Bonjour!

Me revoilà avec la fin de cette fic! J'espère que vous aimerez...
Juste encore un épilogue à venir dans la journée.

Chapitre 8 :

Ziva était dans les nuages; elle ne réalisait plus ce qui se passait autour d'elle, malgré que l'enquête ne soit pas encore bouclée. « Je suis tombée amoureuse... De mon PATRON ! » se disait-elle en boucle dans la tête. Ils se regardaient en silence, assis l'un en face de l'autre, un café à la main ; aucun des deux n'étant très à l'aise pour s'exprimer, les yeux et le language corporel racontaient nettement plus que les paroles.

Malgré son caractère et ses principes, Gibbs ne pouvait se concentrer quand il la regardait, tellement elle était belle, attirante, extraordinaire.
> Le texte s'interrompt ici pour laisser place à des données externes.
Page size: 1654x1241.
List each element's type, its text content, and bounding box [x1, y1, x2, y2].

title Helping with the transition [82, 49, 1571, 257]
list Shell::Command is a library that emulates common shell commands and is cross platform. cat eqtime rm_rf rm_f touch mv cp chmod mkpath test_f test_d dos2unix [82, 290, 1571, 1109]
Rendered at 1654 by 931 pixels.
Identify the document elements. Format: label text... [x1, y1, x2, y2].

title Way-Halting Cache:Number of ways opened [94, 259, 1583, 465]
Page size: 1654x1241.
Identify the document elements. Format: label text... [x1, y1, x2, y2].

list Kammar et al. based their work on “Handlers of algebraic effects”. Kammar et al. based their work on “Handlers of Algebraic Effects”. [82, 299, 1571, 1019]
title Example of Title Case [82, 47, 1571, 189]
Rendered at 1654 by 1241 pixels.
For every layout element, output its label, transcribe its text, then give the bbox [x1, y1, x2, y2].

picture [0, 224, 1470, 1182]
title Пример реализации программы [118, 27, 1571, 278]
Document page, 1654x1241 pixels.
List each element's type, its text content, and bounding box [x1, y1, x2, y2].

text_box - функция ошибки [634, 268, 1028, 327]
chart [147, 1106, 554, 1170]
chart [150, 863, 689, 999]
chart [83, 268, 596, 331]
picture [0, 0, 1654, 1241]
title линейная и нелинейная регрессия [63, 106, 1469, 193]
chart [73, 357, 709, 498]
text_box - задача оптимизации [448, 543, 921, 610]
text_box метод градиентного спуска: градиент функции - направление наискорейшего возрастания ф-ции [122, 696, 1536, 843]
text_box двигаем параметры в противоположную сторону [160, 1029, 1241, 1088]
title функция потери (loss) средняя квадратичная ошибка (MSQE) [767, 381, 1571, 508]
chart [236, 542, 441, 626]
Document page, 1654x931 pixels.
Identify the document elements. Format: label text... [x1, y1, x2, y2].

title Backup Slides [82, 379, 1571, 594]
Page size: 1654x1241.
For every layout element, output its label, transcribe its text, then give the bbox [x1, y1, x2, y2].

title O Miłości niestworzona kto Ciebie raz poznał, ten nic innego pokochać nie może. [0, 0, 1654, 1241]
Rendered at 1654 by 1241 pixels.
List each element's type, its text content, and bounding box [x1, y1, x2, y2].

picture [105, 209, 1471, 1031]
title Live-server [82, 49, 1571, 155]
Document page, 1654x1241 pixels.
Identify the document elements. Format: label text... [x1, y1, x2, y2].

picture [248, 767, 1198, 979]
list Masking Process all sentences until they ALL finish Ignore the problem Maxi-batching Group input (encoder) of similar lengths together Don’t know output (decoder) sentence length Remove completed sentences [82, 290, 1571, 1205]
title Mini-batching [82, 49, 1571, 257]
Une connexion inexplicable passait entre eux, ils étaient enfermés dans une bulle protectrice où personne ne pouvait les déranger.

Lorsque Tony et McGee arrivèrent, ils les trouvèrent rapidement et Tony s'en voulait horriblement d'arrêter un moment si fort entre son patron et sa coéquipière. Cependant ils durent trouver l'endroit où se cachait Sasha et essayer d'y entrer.

Il s'agissait d'une maison comme une autre, pas trop vieille, avec quelques étages, quelques carreaux de fenêtres cassés.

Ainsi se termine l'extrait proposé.